Ирина Валерьевна сидит, побелев лицом. Наконец, начинает говорить, и говорит быстро, и речь ее бежит, как взволнованная фуга.
Она говорит о своих учениках, из небогатых семей, как они ездят порой за двадцать, за тридцать километров из дальних деревень. О тех, кто по субботам ездят к одной бабушке в район, на огороде помогать, в воскресенье – к другой бабушке дрова колоть, и не бросают баян. И о тех, у кого пальцы не гнутся от занятий в секции каратэ, но кто с упорством, свойственным спортсменам, продолжает заучивать звонкие триоли. И в этой бесконечной речи, перечислении имен и достижений воспитанников тонет, растворяется неизбывное горе, которым поделился с ней Аркадий Петрович и которое она своим огромным учительским сердцем приняла как свое, личное.

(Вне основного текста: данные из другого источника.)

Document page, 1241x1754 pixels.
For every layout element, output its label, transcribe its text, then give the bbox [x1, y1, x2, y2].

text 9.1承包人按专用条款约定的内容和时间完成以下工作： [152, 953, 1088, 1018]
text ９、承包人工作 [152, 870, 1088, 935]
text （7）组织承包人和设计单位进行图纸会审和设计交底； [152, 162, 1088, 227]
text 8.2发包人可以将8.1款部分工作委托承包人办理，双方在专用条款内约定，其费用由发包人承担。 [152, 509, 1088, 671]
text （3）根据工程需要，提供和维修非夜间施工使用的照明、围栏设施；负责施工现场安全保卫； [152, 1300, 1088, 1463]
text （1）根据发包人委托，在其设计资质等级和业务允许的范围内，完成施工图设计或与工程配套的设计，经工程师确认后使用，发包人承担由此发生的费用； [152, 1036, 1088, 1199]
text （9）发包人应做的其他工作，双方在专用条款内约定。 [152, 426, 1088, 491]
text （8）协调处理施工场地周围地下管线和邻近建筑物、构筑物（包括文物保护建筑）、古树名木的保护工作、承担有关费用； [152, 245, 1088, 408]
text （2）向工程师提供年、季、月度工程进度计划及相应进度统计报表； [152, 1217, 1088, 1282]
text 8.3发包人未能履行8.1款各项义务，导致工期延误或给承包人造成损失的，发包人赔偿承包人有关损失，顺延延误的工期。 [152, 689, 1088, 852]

Аркадий Петрович кивает, ласково охорашивает беззвучные кнопки, снимает ремни и бережно, как ребенка, укладывает инструмент в деревянный футляр, обитый дерматином. Щелкает замочек, гаснет свет, проворачивается ключ в дверном замке классного кабинета. Класс остается, наполненный ватной, мягкой полутьмой, и только блики редких фар проезжающей машины пробегают по немой стене.